SUPPLIED PASSAGE:
Effect of changes in salt levels of irrigation water to some physical properties of pepper plants (Capsicum annuum L.) grown on various soil textures

Uras D. S., SÖNMEZ S.

JOURNAL OF FOOD AGRICULTURE & ENVIRONMENT, vol.9, no.2, pp.686-688, 2011 (SCI-Expanded) identifier identifier

  • Publication Type: Article / Article
  • Volume: 9 Issue: 2
  • Publication Date: 2011
  • Journal Indexes: Science Citation Index Expanded (SCI-EXPANDED), Scopus
  • Page Numbers: pp.686-688
  • Keywords: Pepper, irrigation water salinity, soil texture, physical properties
  • Akdeniz University Affiliated: Yes


In this study, effects of applications of irrigation water with various levels of salt contents on some physical properties of the pepper plants grown on various soil textures were investigated. For this purpose, a pot experiment was carried out and pepper plants were grown on soils with clay, sand and clay loam textures and irrigated with water having different EC values (control [0.7], 1, 2 and 3 dS/m) prepared by addition of NaCl. The experiment was set up in a randomized factorial block design with four replicates. Together with height and stem diameter of the plants, the length, diameter and pulp thickness of the harvested fruit samples were measured at the end of the harvest term. At the end of the experiment, the effects of EC applications and textures over the height, stem diameter of the pepper plant and fruit length were significant, however, the effects of EC*Texture interactions were insignificant. Over the fruit diameter and fruit pulp thickness, the effects of irrigation water ECs, soil texture and the interaction between these two factors were statistically insignificant. In general, at EC levels above 1 dS/m, the pepper plant height shortened, stem diameter increased and fruit length shortened. Moreover, the average of the highest plant height and stem diameter; and the average of the highest fruit length were acquired from the plants growing in clay loam textured soil.

REQUIREMENT A: From the pepper study abstract, write out the passage that begins at the words "Effect of changes" and stops after "S., SÖNMEZ S.".
REQUIREMENT B: In the pepper study abstract, which soil textures were the pepper plants grown on?

RECORD EXTRACTS:

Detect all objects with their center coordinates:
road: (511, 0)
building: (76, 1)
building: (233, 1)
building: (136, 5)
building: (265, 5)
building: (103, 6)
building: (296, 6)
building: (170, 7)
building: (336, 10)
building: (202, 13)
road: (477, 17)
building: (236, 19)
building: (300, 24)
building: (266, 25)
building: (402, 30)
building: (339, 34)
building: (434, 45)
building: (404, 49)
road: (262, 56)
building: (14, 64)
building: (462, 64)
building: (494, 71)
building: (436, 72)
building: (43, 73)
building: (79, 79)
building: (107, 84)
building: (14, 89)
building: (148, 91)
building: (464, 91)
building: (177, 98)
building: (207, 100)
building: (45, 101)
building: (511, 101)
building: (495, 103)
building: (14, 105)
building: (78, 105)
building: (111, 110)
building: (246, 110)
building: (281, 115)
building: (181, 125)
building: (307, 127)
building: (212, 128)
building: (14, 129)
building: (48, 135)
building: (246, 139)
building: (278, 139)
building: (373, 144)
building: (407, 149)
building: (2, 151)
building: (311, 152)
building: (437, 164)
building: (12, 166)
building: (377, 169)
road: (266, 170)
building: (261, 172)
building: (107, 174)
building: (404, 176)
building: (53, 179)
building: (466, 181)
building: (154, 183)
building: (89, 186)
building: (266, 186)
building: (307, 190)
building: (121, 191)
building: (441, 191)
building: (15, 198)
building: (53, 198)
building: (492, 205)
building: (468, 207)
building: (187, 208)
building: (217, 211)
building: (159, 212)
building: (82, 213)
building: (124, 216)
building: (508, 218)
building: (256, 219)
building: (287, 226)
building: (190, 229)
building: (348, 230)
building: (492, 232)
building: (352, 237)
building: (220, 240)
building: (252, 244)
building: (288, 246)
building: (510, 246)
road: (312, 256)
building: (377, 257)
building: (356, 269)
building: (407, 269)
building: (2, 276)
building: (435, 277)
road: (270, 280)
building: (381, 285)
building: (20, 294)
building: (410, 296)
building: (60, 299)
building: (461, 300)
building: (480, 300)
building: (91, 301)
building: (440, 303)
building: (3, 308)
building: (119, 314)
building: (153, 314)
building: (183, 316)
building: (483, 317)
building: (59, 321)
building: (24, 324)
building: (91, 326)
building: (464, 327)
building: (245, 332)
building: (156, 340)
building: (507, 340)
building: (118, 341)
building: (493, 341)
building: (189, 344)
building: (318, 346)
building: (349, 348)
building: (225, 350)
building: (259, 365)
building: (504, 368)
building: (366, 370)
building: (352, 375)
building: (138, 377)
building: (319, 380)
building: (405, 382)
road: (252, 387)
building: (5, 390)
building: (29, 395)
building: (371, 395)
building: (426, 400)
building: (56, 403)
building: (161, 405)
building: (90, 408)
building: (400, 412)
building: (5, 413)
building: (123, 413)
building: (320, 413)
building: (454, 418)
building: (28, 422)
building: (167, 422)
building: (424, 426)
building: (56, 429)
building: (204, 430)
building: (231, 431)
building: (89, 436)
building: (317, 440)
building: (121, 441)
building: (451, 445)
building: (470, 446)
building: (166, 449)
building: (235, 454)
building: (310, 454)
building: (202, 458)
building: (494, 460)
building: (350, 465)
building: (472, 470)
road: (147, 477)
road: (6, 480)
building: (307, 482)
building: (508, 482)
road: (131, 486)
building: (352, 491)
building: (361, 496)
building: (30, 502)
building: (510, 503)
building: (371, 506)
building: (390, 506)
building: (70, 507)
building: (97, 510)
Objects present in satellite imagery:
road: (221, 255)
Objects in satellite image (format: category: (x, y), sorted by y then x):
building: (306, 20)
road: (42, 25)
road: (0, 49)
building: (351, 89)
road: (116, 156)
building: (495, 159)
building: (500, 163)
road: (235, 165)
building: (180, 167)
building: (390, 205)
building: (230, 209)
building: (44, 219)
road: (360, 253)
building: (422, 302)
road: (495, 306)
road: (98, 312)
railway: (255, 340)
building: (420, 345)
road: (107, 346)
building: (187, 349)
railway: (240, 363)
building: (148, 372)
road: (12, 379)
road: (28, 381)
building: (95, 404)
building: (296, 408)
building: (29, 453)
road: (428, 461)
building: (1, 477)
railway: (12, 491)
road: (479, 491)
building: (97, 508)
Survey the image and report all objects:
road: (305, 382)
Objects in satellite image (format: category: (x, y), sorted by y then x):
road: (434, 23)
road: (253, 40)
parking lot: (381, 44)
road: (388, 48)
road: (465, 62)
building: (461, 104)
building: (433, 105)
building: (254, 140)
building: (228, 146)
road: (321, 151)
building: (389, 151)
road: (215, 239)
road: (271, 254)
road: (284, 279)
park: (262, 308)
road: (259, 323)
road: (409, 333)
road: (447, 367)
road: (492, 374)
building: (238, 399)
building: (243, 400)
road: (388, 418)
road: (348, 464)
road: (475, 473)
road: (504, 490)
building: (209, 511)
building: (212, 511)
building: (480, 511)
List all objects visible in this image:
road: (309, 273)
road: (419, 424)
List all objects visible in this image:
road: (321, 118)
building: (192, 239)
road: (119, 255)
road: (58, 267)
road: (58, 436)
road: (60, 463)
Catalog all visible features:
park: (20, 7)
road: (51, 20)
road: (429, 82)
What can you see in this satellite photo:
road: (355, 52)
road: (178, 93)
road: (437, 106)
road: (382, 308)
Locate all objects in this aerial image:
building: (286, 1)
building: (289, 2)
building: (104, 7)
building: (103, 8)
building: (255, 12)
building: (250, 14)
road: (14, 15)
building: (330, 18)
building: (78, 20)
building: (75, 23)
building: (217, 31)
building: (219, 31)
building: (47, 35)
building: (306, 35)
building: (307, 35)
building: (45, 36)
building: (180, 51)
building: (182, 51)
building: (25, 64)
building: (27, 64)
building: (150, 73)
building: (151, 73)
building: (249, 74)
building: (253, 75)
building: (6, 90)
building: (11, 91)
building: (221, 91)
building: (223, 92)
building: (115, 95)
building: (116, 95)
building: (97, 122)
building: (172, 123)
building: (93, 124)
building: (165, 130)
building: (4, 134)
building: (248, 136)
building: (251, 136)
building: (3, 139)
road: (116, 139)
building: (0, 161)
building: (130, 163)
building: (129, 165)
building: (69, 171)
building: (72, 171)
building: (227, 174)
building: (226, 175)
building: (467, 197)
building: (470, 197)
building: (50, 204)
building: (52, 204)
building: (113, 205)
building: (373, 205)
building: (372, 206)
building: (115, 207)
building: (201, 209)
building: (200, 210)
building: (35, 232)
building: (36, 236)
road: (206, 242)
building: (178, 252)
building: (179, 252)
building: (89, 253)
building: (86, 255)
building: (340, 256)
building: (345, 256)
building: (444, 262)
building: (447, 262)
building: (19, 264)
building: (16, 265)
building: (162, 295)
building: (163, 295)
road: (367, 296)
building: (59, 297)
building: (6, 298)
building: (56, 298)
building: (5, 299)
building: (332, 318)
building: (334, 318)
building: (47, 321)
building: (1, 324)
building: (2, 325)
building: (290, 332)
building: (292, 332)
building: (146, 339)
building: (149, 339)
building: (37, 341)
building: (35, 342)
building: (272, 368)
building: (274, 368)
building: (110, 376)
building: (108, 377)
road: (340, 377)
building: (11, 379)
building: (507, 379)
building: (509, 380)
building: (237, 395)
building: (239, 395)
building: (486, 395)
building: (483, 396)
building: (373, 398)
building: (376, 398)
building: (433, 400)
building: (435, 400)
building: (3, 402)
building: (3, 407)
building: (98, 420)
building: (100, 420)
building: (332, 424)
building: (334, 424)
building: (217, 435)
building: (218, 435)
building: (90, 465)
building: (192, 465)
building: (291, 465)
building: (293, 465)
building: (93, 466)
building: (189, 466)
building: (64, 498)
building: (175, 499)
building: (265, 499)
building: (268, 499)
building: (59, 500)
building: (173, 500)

FINAL ANSWER A:
Effect of changes in salt levels of irrigation water to some physical properties of pepper plants (Capsicum annuum L.) grown on various soil textures

Uras D. S., SÖNMEZ S.

FINAL ANSWER B: Clay, sand and clay loam.